* PROBLEM DESCRIPTION
Below is a listing from which only part is wanted; return exactly the lines from the one with "text: (1309, 705) -> (1507, 731), 18 -> 98" up to and including the one with "text: (397, 851) -> (229, 935), 558 -> 598".

* MATERIAL SUPPLIED

= Beginning of Section =

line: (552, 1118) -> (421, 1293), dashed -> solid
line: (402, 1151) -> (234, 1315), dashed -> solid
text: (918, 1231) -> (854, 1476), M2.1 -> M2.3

= End of Section =
= Beginning of Section =

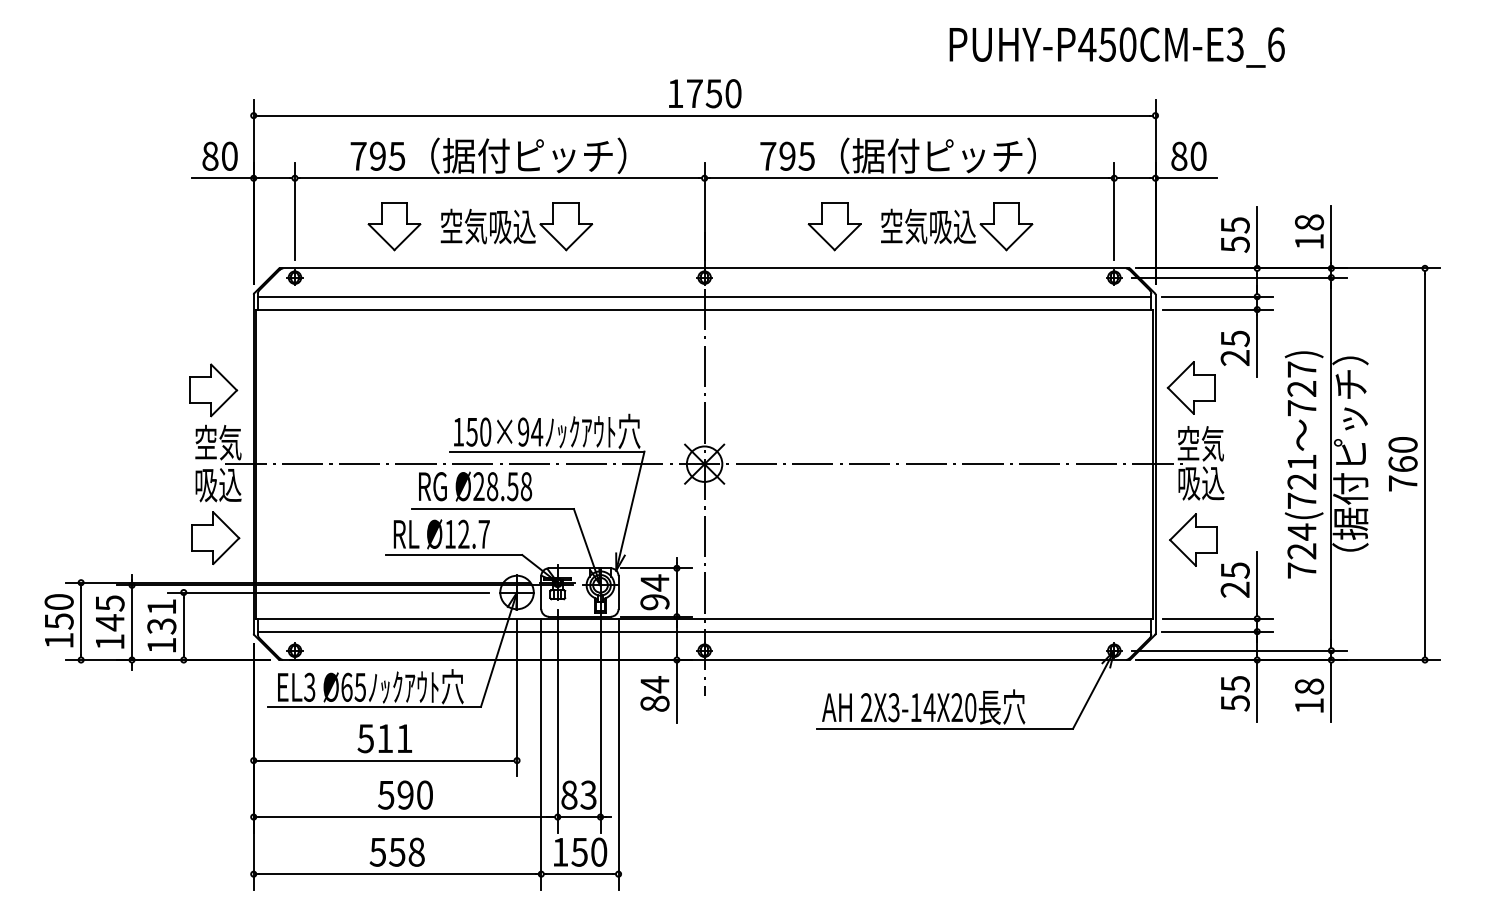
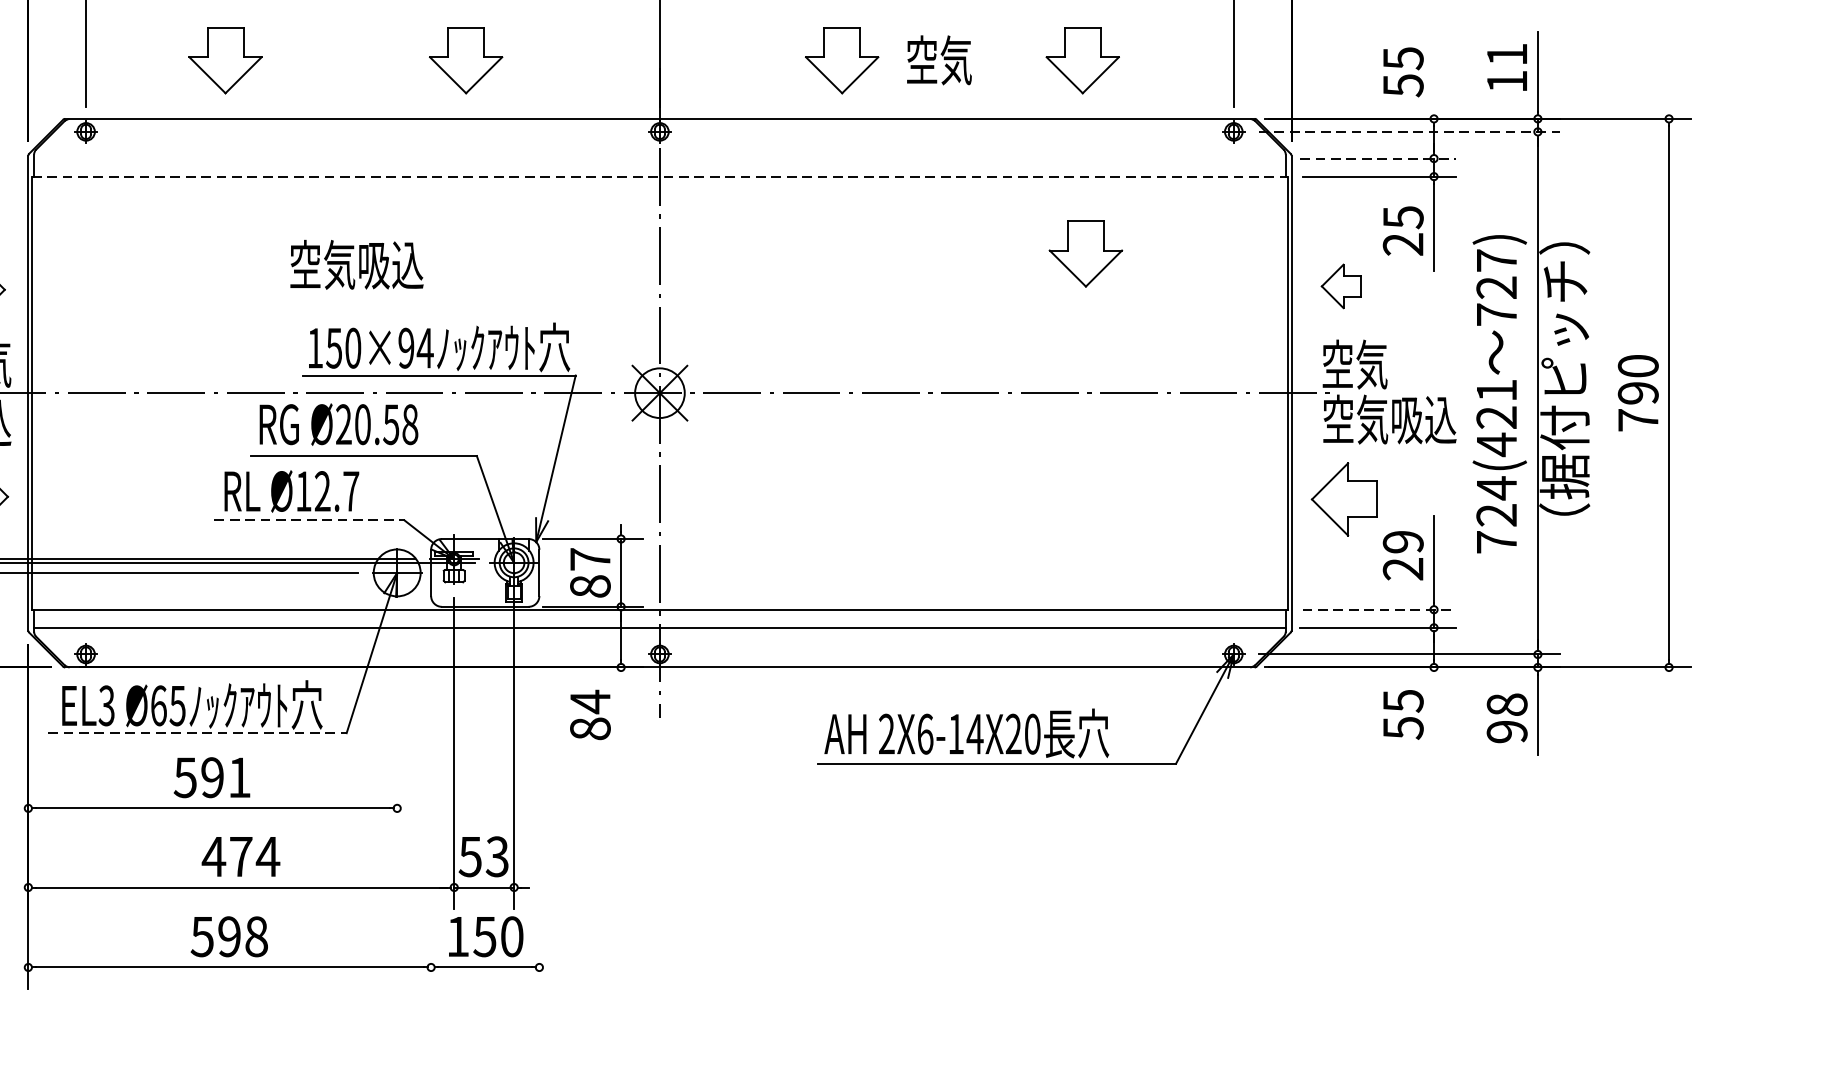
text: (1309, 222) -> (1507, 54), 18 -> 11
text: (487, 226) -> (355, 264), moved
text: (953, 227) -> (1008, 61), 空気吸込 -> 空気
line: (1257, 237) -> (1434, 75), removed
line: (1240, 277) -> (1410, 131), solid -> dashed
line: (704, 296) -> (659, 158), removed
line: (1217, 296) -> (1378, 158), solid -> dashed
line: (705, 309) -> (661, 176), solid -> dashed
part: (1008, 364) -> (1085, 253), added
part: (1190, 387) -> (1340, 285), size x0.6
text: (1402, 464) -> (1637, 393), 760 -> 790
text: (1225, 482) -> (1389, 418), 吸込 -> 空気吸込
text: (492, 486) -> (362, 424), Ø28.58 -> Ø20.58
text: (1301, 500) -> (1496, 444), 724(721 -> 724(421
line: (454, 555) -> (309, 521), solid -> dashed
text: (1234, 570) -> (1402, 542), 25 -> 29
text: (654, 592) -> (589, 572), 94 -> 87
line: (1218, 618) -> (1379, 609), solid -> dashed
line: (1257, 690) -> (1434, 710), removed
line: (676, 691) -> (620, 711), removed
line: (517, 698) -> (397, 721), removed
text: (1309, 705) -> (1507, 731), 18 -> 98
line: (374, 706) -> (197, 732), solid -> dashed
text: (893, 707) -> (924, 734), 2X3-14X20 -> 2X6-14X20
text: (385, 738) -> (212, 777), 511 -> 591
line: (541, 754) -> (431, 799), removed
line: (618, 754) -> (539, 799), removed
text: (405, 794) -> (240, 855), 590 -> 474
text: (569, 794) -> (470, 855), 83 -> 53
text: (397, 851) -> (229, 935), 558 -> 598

= End of Section =
= Beginning of Section =

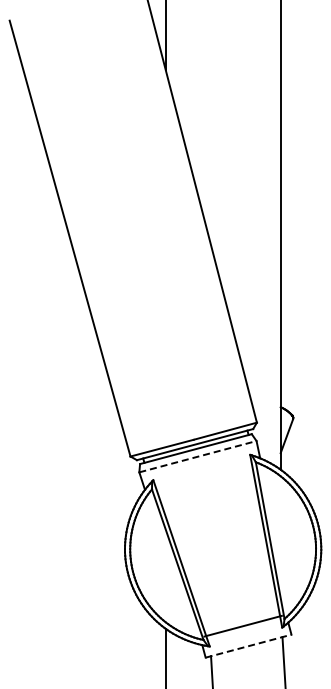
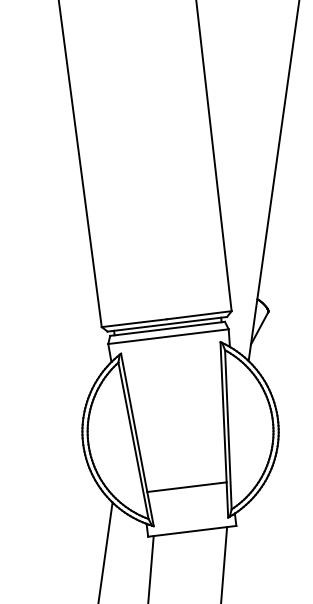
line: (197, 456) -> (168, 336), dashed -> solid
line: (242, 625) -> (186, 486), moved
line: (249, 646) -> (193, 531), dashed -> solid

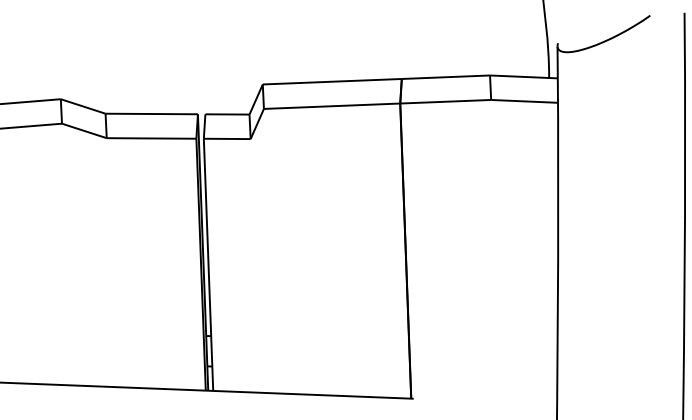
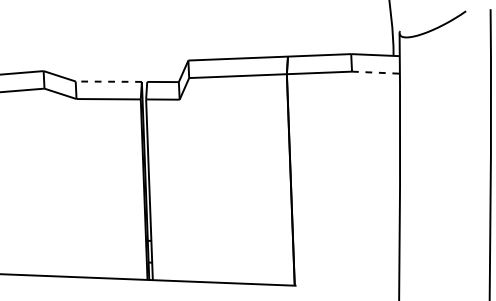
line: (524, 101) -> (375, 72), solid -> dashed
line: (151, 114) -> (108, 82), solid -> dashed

= End of Section =

* EXERCISE ANSWER
text: (1309, 705) -> (1507, 731), 18 -> 98
line: (374, 706) -> (197, 732), solid -> dashed
text: (893, 707) -> (924, 734), 2X3-14X20 -> 2X6-14X20
text: (385, 738) -> (212, 777), 511 -> 591
line: (541, 754) -> (431, 799), removed
line: (618, 754) -> (539, 799), removed
text: (405, 794) -> (240, 855), 590 -> 474
text: (569, 794) -> (470, 855), 83 -> 53
text: (397, 851) -> (229, 935), 558 -> 598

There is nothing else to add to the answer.